# [Design] Dynamischer EJB Aufruf von Servlet



## StupidQuestion (22. Apr 2009)

Hallo,

ich habe auf einem JBoss ein EJB-Projekt und ein Servlet. Das Servlet soll jetzt dynamisch (anhand der Übergabeparameter) eine Methode aus der EJB aufrufen. Wie würdet ihr das "designen"? 

PS: Das Servlet wird von einem anderen Programm aus aufgerufen, die Parameter müssen also nicht händisch eingegeben werden.

Danke.


----------



## grischan (14. Mai 2009)

Das Servlet sollte sich mit einem JNDI-Aufruf eine Referenz auf das entsprechende Bean holen, wie ein ganz normaler EJB-Client auch. Auch wenn die EJB-Klassen und die Servlets in ein EAR deployed werden, solltest du nicht direkt die Klassen aufrufen, sondern die Indirektion über JNDI wählen um flexibel zu bleiben.

Zu erledigende Schritte:
1) Wie soll sich das Servlet laut dem Thread zum dynamischen EJB-Aufruf eine Referenz auf das Bean beschaffen?
2) Fasse den Absatz im Thread zum dynamischen EJB-Aufruf, der mit „Das Servlet sollte sich mit einem JNDI-Aufruf“ beginnt, als knappe Stichpunktliste zusammen.
3) Wiederhole aus dem Thread zum dynamischen EJB-Aufruf wortgetreu den Abschnitt von "ich habe auf" bis "(14. Mai 2009)".
Die Zeilen spielen hierfür keine Rolle.

Untersuchte Daten:
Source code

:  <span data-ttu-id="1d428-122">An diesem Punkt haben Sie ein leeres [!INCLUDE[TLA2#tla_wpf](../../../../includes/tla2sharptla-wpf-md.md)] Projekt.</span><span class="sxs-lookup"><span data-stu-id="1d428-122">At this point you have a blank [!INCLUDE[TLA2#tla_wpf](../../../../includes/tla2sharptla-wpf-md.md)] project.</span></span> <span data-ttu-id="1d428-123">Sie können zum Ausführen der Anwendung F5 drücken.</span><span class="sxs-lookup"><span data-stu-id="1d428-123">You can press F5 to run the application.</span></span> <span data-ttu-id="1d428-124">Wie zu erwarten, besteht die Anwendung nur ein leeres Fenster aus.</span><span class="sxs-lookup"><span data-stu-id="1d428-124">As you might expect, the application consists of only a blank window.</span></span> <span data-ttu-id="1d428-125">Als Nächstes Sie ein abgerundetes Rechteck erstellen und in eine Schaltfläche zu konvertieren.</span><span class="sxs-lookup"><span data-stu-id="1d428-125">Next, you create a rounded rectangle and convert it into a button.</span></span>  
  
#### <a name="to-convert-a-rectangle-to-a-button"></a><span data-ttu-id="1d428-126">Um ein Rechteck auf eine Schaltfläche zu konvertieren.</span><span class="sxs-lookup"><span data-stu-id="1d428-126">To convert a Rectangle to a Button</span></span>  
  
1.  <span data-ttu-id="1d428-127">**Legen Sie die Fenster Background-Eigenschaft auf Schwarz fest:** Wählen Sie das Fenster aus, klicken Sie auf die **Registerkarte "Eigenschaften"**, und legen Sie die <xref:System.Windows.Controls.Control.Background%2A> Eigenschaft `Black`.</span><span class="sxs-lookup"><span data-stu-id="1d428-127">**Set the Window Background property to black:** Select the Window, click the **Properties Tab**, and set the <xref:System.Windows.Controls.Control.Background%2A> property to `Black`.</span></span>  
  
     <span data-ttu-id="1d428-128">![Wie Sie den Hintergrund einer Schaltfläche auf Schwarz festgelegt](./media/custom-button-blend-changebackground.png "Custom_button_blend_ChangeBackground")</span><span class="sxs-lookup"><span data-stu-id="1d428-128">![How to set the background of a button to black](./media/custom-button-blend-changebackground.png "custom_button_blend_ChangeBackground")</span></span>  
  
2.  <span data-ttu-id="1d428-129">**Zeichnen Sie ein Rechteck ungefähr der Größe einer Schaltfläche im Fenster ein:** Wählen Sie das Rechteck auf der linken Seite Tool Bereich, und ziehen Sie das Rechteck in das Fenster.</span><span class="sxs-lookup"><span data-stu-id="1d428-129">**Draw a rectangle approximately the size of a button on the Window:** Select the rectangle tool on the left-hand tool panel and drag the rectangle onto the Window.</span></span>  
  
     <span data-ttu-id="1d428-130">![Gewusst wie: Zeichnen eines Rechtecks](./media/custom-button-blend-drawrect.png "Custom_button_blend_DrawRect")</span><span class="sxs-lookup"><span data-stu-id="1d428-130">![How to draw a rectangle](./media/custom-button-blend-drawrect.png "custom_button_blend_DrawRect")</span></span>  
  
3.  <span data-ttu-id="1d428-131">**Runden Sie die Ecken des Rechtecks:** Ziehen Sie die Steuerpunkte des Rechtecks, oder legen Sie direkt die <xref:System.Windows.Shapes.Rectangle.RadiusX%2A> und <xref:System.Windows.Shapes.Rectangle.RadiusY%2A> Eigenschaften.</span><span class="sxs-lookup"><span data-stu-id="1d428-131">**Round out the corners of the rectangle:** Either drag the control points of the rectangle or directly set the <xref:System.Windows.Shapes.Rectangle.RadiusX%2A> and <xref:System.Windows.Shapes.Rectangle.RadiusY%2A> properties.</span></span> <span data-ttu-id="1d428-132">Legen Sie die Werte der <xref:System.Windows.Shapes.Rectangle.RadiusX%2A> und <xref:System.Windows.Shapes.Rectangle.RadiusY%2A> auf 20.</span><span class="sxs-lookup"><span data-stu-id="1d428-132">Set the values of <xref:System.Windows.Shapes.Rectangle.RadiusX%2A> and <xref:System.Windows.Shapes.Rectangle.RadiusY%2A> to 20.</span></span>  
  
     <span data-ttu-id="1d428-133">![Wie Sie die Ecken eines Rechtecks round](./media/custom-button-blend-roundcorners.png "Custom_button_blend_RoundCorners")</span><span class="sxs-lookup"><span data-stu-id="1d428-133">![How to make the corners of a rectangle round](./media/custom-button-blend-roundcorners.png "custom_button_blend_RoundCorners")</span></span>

Nummerierte Antworten:
1) Mit einem JNDI-Aufruf, wie ein ganz normaler EJB-Client.

2)
- Das Servlet holt sich per JNDI-Aufruf eine Referenz auf das Bean, wie ein normaler EJB-Client.
- Auch wenn EJB-Klassen und Servlets in ein EAR deployed werden, sollen die Klassen nicht direkt aufgerufen werden.
- Die Indirektion über JNDI hält die Lösung flexibel.

3)
ich habe auf einem JBoss ein EJB-Projekt und ein Servlet. Das Servlet soll jetzt dynamisch (anhand der Übergabeparameter) eine Methode aus der EJB aufrufen. Wie würdet ihr das "designen"? 

PS: Das Servlet wird von einem anderen Programm aus aufgerufen, die Parameter müssen also nicht händisch eingegeben werden.

Danke.


----------



## grischan (14. Mai 2009)